White Noise / White Light by Höweler + Yoon ArchitectureAfter our conversation with Nader at Office dA, we made a second stop in Boston at the studio and home of Eric Höweler and Meejin Yoon. For Meejin, this recession is fundamentally different for our generation of architects than other recessions.  In previous recessions the building industry has been crippled by low economic tides, but other creative disciplines were still able to thrive; in this current recession, creative industry across the board is taking the hit and thus young architects cannot jump ship to graphic design, web design, or the film industry.  Consequently, many of our peers are embarking on similar pursuits of starting an office and in so doing, testing new strategies for entering practice.  (We'll let you know how it goes.)  Meejin and Eric graduated from architecture school one year apart and spend the subsequent decade doing very different things: Meejin taught at MIT and pursued installation scale interactive projects while Eric worked seven years at KPF followed by three at DS+R.  This ambidextrous background seems to allow their small practice to take on a very large spread of work from high rise towers to fashion and furniture.  We were very glad we stopped by.  Our thanks to Meejin and Eric.

Friday
Dec042009

Conversation: Office dA

BanQ Restaurant by Office dA

Nader Tehrani met us at the Boston Office dA studio for an early morning interview before the day started.
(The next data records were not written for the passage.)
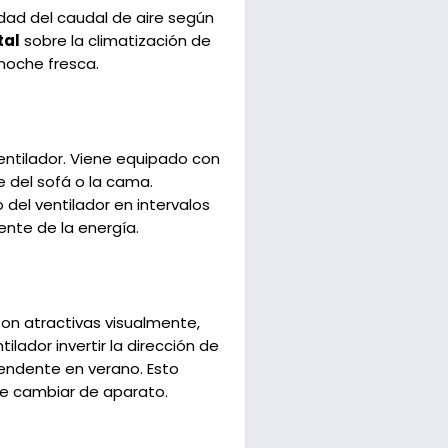
idad del caudal de aire según
tal
sobre la climatización de
 noche fresca.
ntilador. Viene equipado con
e del sofá o la cama.
el ventilador en intervalos
ente de la energía.
son atractivas visualmente,
lador invertir la dirección de
cendente en verano. Esto
 de cambiar de aparato.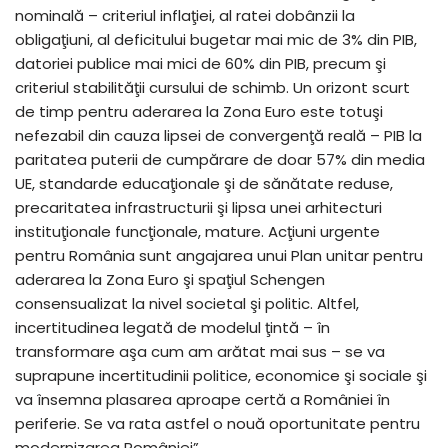
nominală – criteriul inflaţiei, al ratei dobânzii la
obligaţiuni, al deficitului bugetar mai mic de 3% din PIB,
datoriei publice mai mici de 60% din PIB, precum şi
criteriul stabilităţii cursului de schimb. Un orizont scurt
de timp pentru aderarea la Zona Euro este totuşi
nefezabil din cauza lipsei de convergenţă reală – PIB la
paritatea puterii de cumpărare de doar 57% din media
UE, standarde educaţionale şi de sănătate reduse,
precaritatea infrastructurii şi lipsa unei arhitecturi
instituţionale funcţionale, mature. Acţiuni urgente
pentru România sunt angajarea unui Plan unitar pentru
aderarea la Zona Euro şi spaţiul Schengen
consensualizat la nivel societal şi politic. Altfel,
incertitudinea legată de modelul ţintă – în
transformare aşa cum am arătat mai sus – se va
suprapune incertitudinii politice, economice şi sociale şi
va însemna plasarea aproape certă a României în
periferie. Se va rata astfel o nouă oportunitate pentru
modernizarea României”.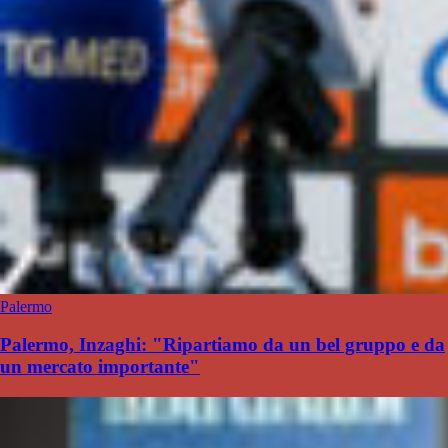
Palermo
Palermo, Inzaghi: "Ripartiamo da un bel gruppo e da
un mercato importante"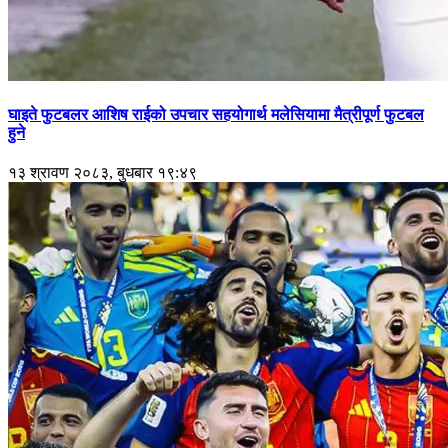
घाइते फुटबलर आशिष राईको उपचार सहयोगार्थ मलेसियामा मैत्रीपूर्ण फुटबल
हुने
१३ श्रावण २०८३, बुधबार १९:४९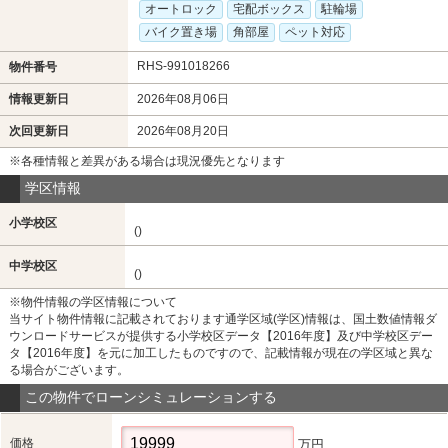
オートロック
宅配ボックス
駐輪場
バイク置き場
角部屋
ペット対応
RHS-991018266
物件番号
情報更新日
2026年08月06日
次回更新日
2026年08月20日
※各種情報と差異がある場合は現況優先となります
学区情報
小学校区
()
中学校区
()
※物件情報の学区情報について
当サイト物件情報に記載されております通学区域(学区)情報は、国土数値情報ダ
ウンロードサービスが提供する小学校区データ【2016年度】及び中学校区デー
タ【2016年度】を元に加工したものですので、記載情報が現在の学区域と異な
る場合がございます。
この物件でローンシミュレーションする
価格
万円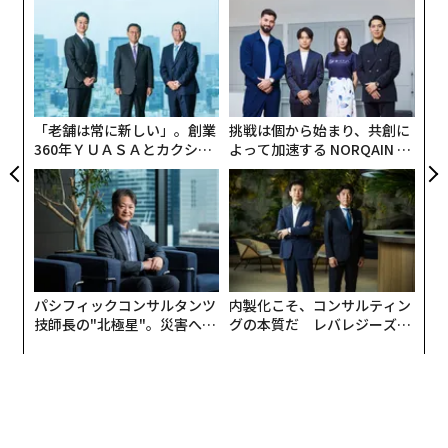
るか
“
、く
オ
ジ
エ
設オ
が
が
「老舗は常に新しい」。創業
挑戦は個から始まり、共創に
360年ＹＵＡＳＡとカクシン
よって加速する NORQAIN JA
CEO田尻望が語る、AIを超え
PAN 特別座談会
る人の価値
パシフィックコンサルタンツ
内製化こそ、コンサルティン
技師長の"北極星"。災害への
グの本質だ レバレジーズが
無力感を乗り越え見つけた、
実践する、次世代ファームの
防災一筋20年の答え
全貌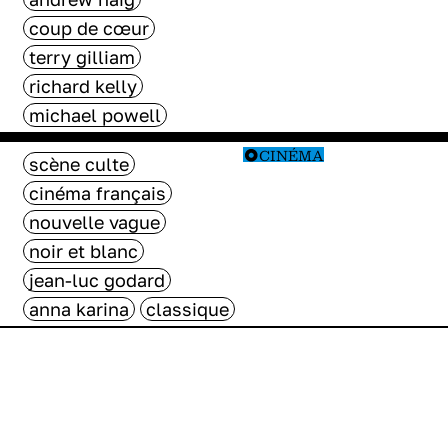
coup de cœur
terry gilliam
richard kelly
michael powell
CINÉMA
scène culte
cinéma français
nouvelle vague
noir et blanc
jean-luc godard
anna karina
classique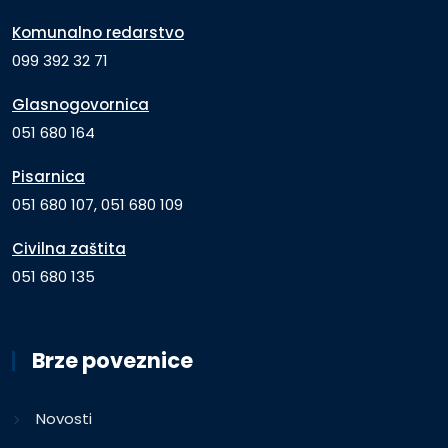
Komunalno redarstvo
099 392 32 71
Glasnogovornica
051 680 164
Pisarnica
051 680 107, 051 680 109
Civilna zaštita
051 680 135
Brze poveznice
Novosti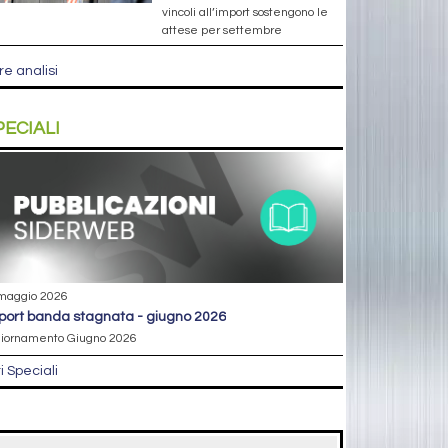
vincoli all’import sostengono le
attese per settembre
re analisi
PECIALI
maggio 2026
eport banda stagnata - giugno 2026
iornamento Giugno 2026
ri Speciali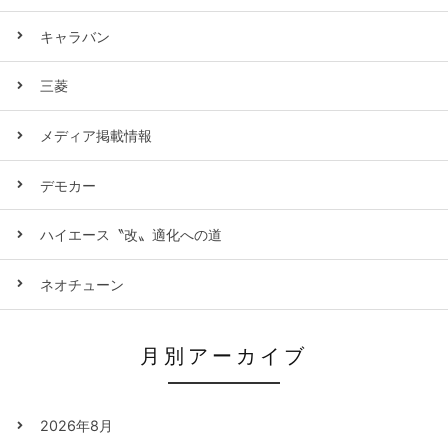
キャラバン
三菱
メディア掲載情報
デモカー
ハイエース〝改〟適化への道
ネオチューン
月別アーカイブ
2026年8月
Office dA grew incrementally, a practice slowly built up by hard work and academic connections.  In fact, according to Nader, Office dA, which has been in business for twenty years, has grown by one employee per year on average.  Nader Tehrani and Monica Ponce de Leon are the two founding partners of the practice and it is interesting that their commitment to critique kept them involved in different academic institutions.  In the beginning Monica was teaching in Miami and Nader in Providence and their partnership was enabled by the cutting edge technology of the Fax machine.   Today, Nader teaches at MIT and Monica is the Dean of the University of Michigan Taubman College of Architecture and Urban Planning and their partnership continues via email and webex.  The conversation was very smart - many thanks to Nader.

Tuesday
Dec012009

conversation: Vito Acconci

Storefront for Art and Architecture in NYC by Vito Acconci with Steven Holl

On Sunday, PRE sat down with Vito Acconci at his DUMBO studio in Brooklyn.  Vito began his career as a poet: his space was an letter-sized piece of paper.  His work evolved off the page and onto the floor and into the street as he became an installation artist.  Decades later and in a round-about way, Vito found himself to be making architecture.  This was our first conversation with an artist, specifically, with an artist who makes architecture.  It was fascinating to hear the substantial differences between art and architecture, both in practical and ephemeral terms, play out over the course of one career.  The conversation was wonderful and Vito's hospitality was warm.  Many thanks to Mr. Acconci.